RECORDS SHOWN

*-*-*

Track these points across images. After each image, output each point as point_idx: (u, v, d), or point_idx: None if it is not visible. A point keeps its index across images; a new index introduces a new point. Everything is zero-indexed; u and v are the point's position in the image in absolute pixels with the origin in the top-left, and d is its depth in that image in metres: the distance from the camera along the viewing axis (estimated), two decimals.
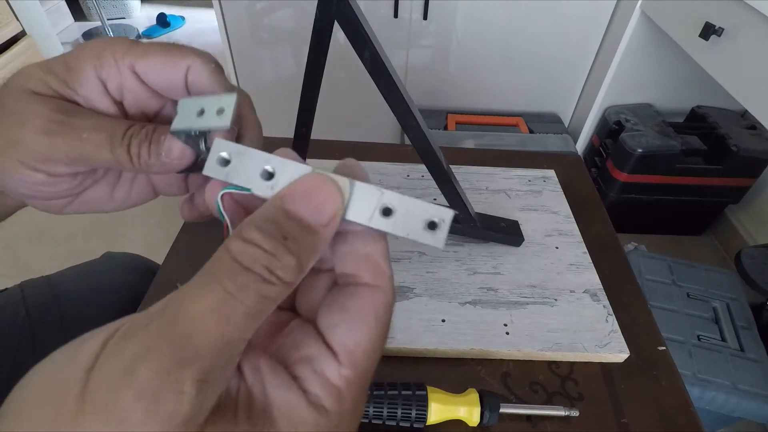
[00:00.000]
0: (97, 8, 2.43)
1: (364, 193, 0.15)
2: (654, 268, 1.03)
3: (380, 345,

*-*-*

TASK GOAL
The listing is to be repeated exactly, with its pictures removed.

RESPONSE BOX
Track these points across images. After each image, output each point as point_idx: (u, v, d), or point_idx: None if it is not visible. A point keeps its index across images; a new index introduces a new point. Everything is zero-indexed; u and v are the point's position in the image in absolute pixels with the origin in the top-left, and d is its depth in that image in metres: the distance from the camera along the viewing axis (estimated), two decimals.
[00:00.000]
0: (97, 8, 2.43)
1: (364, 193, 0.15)
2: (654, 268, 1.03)
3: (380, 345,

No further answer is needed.